Content starts
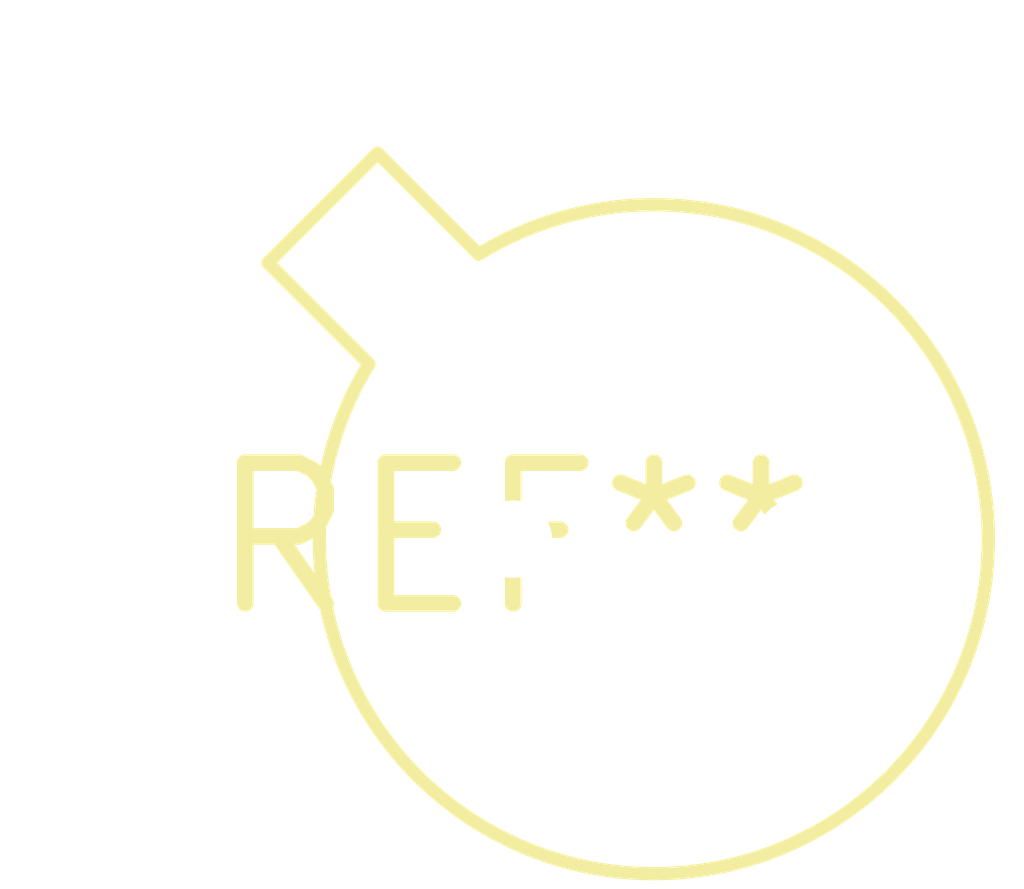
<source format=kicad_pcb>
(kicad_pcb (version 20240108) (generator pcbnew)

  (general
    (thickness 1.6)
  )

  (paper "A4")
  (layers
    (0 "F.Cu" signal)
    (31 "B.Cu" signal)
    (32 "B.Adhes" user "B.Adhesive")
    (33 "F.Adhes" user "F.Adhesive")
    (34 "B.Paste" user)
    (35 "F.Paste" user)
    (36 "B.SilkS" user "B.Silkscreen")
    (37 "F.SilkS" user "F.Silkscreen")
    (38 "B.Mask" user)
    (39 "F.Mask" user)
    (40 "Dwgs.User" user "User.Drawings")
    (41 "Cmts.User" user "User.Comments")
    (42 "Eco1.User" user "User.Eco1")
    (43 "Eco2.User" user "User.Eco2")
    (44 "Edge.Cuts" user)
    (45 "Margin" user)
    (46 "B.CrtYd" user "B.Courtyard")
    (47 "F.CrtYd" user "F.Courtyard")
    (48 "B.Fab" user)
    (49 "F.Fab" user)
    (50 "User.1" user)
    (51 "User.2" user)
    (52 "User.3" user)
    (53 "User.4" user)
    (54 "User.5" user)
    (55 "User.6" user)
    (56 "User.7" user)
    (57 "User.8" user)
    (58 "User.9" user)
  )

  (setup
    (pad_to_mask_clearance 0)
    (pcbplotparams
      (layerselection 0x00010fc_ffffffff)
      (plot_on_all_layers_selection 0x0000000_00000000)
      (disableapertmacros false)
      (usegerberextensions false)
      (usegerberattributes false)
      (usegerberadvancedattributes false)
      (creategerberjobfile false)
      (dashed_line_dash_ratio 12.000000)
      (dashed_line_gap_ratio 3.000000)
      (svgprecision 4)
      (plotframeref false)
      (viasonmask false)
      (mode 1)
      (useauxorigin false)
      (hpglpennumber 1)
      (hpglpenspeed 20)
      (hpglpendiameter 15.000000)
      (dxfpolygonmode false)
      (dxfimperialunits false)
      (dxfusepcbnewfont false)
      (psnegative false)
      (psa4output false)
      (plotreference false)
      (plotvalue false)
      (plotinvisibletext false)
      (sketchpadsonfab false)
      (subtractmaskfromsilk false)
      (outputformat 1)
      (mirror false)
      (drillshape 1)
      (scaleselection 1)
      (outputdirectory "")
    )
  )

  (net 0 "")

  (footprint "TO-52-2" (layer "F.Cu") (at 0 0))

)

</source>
Content ends
### JOB
Return every line of the data above in which "SilkS" appears.

### FINISHED TASK
    (36 "B.SilkS" user "B.Silkscreen")
    (37 "F.SilkS" user "F.Silkscreen")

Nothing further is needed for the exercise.